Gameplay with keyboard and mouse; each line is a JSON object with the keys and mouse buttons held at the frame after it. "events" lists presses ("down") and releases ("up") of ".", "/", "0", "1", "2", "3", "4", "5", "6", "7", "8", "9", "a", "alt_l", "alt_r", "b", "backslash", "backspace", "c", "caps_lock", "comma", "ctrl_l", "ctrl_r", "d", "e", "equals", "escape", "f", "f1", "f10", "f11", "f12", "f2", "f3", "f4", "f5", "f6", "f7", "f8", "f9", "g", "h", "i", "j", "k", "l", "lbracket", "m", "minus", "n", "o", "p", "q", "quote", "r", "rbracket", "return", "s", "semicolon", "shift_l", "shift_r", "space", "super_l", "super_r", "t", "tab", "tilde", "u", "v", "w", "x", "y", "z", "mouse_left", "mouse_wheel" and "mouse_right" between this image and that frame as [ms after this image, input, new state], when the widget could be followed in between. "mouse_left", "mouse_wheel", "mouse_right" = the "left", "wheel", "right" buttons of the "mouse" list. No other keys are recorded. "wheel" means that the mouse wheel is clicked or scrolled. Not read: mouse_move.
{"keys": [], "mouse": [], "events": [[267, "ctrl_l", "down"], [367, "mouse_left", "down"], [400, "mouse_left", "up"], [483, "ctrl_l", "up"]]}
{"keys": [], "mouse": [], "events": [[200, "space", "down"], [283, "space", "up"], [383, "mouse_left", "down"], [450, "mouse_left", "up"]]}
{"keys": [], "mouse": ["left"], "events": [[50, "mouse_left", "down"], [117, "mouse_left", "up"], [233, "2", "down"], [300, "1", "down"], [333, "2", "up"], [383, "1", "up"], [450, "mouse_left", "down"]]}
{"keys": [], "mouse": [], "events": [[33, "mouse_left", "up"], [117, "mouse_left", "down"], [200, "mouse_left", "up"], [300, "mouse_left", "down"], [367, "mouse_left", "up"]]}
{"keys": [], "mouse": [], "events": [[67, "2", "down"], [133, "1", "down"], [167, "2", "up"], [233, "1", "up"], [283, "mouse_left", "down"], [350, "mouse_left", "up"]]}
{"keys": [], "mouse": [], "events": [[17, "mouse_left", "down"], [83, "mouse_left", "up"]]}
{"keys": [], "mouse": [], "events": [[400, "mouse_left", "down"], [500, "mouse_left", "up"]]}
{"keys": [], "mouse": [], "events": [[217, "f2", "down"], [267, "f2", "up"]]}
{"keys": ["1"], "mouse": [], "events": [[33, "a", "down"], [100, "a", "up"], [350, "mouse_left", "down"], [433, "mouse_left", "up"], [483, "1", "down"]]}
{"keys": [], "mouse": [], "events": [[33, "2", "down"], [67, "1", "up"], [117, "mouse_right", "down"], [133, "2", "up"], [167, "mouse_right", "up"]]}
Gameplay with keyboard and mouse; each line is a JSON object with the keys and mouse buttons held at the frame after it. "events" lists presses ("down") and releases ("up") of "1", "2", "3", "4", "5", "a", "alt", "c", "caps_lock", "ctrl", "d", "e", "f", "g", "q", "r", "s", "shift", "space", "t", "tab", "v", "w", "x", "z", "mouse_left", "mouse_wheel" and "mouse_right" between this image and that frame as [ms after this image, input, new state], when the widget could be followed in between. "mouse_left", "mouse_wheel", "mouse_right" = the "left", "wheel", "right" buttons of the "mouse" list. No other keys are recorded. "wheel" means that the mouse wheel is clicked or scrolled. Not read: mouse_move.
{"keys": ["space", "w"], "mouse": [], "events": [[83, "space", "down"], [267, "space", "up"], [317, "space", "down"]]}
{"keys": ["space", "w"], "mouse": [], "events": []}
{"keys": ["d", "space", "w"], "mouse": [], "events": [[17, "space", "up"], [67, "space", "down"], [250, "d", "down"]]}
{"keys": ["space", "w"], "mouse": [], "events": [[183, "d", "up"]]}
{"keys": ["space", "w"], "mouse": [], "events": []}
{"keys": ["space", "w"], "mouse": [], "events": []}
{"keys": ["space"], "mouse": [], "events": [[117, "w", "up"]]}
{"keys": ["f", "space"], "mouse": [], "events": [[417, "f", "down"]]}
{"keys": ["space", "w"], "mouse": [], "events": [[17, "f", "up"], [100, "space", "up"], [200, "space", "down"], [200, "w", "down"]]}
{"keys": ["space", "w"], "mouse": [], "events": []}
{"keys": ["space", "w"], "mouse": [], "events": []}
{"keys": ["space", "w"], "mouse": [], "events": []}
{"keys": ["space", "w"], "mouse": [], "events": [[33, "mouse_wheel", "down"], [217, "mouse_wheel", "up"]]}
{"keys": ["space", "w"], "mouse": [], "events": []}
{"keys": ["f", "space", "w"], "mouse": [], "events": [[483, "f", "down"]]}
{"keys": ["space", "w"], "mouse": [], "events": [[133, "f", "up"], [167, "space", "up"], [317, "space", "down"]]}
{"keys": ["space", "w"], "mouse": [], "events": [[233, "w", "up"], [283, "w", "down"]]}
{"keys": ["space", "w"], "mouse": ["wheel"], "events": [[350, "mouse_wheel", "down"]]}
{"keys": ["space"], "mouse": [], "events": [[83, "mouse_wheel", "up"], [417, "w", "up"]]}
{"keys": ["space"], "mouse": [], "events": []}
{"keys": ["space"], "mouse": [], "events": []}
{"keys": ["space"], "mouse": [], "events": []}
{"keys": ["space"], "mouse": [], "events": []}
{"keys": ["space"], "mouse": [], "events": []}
┄┄┄┄┄┄
EXERCISE DESCRIPTION:
What you give back must match the records word for word.

EXERCISE ANSWER:
Gameplay with keyboard and mouse; each line is a JSON object with the keys and mouse buttons held at the frame after it. "events" lists presses ("down") and releases ("up") of ".", "/", "0", "1", "2", "3", "4", "5", "6", "7", "8", "9", "a", "alt_l", "alt_r", "b", "backslash", "backspace", "c", "caps_lock", "comma", "ctrl_l", "ctrl_r", "d", "e", "equals", "escape", "f", "f1", "f10", "f11", "f12", "f2", "f3", "f4", "f5", "f6", "f7", "f8", "f9", "g", "h", "i", "j", "k", "l", "lbracket", "m", "minus", "n", "o", "p", "q", "quote", "r", "rbracket", "return", "s", "semicolon", "shift_l", "shift_r", "space", "super_l", "super_r", "t", "tab", "tilde", "u", "v", "w", "x", "y", "z", "mouse_left", "mouse_wheel" and "mouse_right" between this image and that frame as [ms after this image, input, new state], when the widget could be followed in between. "mouse_left", "mouse_wheel", "mouse_right" = the "left", "wheel", "right" buttons of the "mouse" list. No other keys are recorded. "wheel" means that the mouse wheel is clicked or scrolled. Not read: mouse_move.
{"keys": [], "mouse": [], "events": [[267, "ctrl_l", "down"], [367, "mouse_left", "down"], [400, "mouse_left", "up"], [483, "ctrl_l", "up"]]}
{"keys": [], "mouse": [], "events": [[200, "space", "down"], [283, "space", "up"], [383, "mouse_left", "down"], [450, "mouse_left", "up"]]}
{"keys": [], "mouse": ["left"], "events": [[50, "mouse_left", "down"], [117, "mouse_left", "up"], [233, "2", "down"], [300, "1", "down"], [333, "2", "up"], [383, "1", "up"], [450, "mouse_left", "down"]]}
{"keys": [], "mouse": [], "events": [[33, "mouse_left", "up"], [117, "mouse_left", "down"], [200, "mouse_left", "up"], [300, "mouse_left", "down"], [367, "mouse_left", "up"]]}
{"keys": [], "mouse": [], "events": [[67, "2", "down"], [133, "1", "down"], [167, "2", "up"], [233, "1", "up"], [283, "mouse_left", "down"], [350, "mouse_left", "up"]]}
{"keys": [], "mouse": [], "events": [[17, "mouse_left", "down"], [83, "mouse_left", "up"]]}
{"keys": [], "mouse": [], "events": [[400, "mouse_left", "down"], [500, "mouse_left", "up"]]}
{"keys": [], "mouse": [], "events": [[217, "f2", "down"], [267, "f2", "up"]]}
{"keys": ["1"], "mouse": [], "events": [[33, "a", "down"], [100, "a", "up"], [350, "mouse_left", "down"], [433, "mouse_left", "up"], [483, "1", "down"]]}
{"keys": [], "mouse": [], "events": [[33, "2", "down"], [67, "1", "up"], [117, "mouse_right", "down"], [133, "2", "up"], [167, "mouse_right", "up"]]}
Gameplay with keyboard and mouse; each line is a JSON object with the keys and mouse buttons held at the frame after it. "events" lists presses ("down") and releases ("up") of "1", "2", "3", "4", "5", "a", "alt", "c", "caps_lock", "ctrl", "d", "e", "f", "g", "q", "r", "s", "shift", "space", "t", "tab", "v", "w", "x", "z", "mouse_left", "mouse_wheel" and "mouse_right" between this image and that frame as [ms after this image, input, new state], when the widget could be followed in between. "mouse_left", "mouse_wheel", "mouse_right" = the "left", "wheel", "right" buttons of the "mouse" list. No other keys are recorded. "wheel" means that the mouse wheel is clicked or scrolled. Not read: mouse_move.
{"keys": ["space", "w"], "mouse": [], "events": [[83, "space", "down"], [267, "space", "up"], [317, "space", "down"]]}
{"keys": ["space", "w"], "mouse": [], "events": []}
{"keys": ["d", "space", "w"], "mouse": [], "events": [[17, "space", "up"], [67, "space", "down"], [250, "d", "down"]]}
{"keys": ["space", "w"], "mouse": [], "events": [[183, "d", "up"]]}
{"keys": ["space", "w"], "mouse": [], "events": []}
{"keys": ["space", "w"], "mouse": [], "events": []}
{"keys": ["space"], "mouse": [], "events": [[117, "w", "up"]]}
{"keys": ["f", "space"], "mouse": [], "events": [[417, "f", "down"]]}
{"keys": ["space", "w"], "mouse": [], "events": [[17, "f", "up"], [100, "space", "up"], [200, "space", "down"], [200, "w", "down"]]}
{"keys": ["space", "w"], "mouse": [], "events": []}
{"keys": ["space", "w"], "mouse": [], "events": []}
{"keys": ["space", "w"], "mouse": [], "events": []}
{"keys": ["space", "w"], "mouse": [], "events": [[33, "mouse_wheel", "down"], [217, "mouse_wheel", "up"]]}
{"keys": ["space", "w"], "mouse": [], "events": []}
{"keys": ["f", "space", "w"], "mouse": [], "events": [[483, "f", "down"]]}
{"keys": ["space", "w"], "mouse": [], "events": [[133, "f", "up"], [167, "space", "up"], [317, "space", "down"]]}
{"keys": ["space", "w"], "mouse": [], "events": [[233, "w", "up"], [283, "w", "down"]]}
{"keys": ["space", "w"], "mouse": ["wheel"], "events": [[350, "mouse_wheel", "down"]]}
{"keys": ["space"], "mouse": [], "events": [[83, "mouse_wheel", "up"], [417, "w", "up"]]}
{"keys": ["space"], "mouse": [], "events": []}
{"keys": ["space"], "mouse": [], "events": []}
{"keys": ["space"], "mouse": [], "events": []}
{"keys": ["space"], "mouse": [], "events": []}
{"keys": ["space"], "mouse": [], "events": []}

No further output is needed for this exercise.